Text >>
□ □ □ □

Surgical intervention is indicated in certain cases of severe colitis or intestinal ischemia, including E. coli O157:H7 infectious colitis,^21)^ fulminant amoebic colitis, nonocclusive mesenteric ischemia,^22)^ and gangrenous ischemic colitis.^23)^ Emergency surgery was performed due to antibiotic-refractory septic shock, with suspected nonocclusive mesenteric ischemia or gangrenous ischemic colitis based on laboratory and CT findings. The right-sided colon, including the ileocecal region, showed the most severe edema and was suspected of ischemia on CT; therefore, it was resected. Because the patient was immunocompromised due to steroid therapy and colonic edema alone can cause BT, colectomy was considered necessary for adequate infection control. Given that the surgery was performed on an emergency basis, indocyanine green and a fluorescence imaging system were not readily available at that time. In addition, the patient was in septic shock requiring noradrenaline, which might have resulted in weak or unreliable indocyanine green fluorescence.

□ □ □ □

Records shown >>

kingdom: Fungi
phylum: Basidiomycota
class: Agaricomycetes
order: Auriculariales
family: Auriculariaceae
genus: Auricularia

□ □ □ □

Action item >> Continue the passage on emergency colectomy for suspected intestinal ischemia, starting right after its last sentence. The rows come from a separate source and have no connection to the text.

Written answer >>
There was a time lag of 2 days between surgery and the identification of levofloxacin as the appropriate antibiotic based on culture results. Levofloxacin was initiated on POD 2 and contributed to clinical improvement; however, inflammatory markers had already begun to improve before the initiation of levofloxacin. While bowel resection in the setting of septic shock remains controversial, adequate source control was essential in this case, and antibiotic therapy alone would likely have been insufficient. These findings indicate that right hemicolectomy contributed significantly to the successful management of the infection. Surgical resection may be an option for treating bacteremia due to BT that does not respond to antibiotics.
CONCLUSIONS
Surgery was beneficial for both diagnostic and therapeutic purposes in this case. Resection of the intestine, a source of BT, is a treatment option when bacteremia does not respond to antibiotics.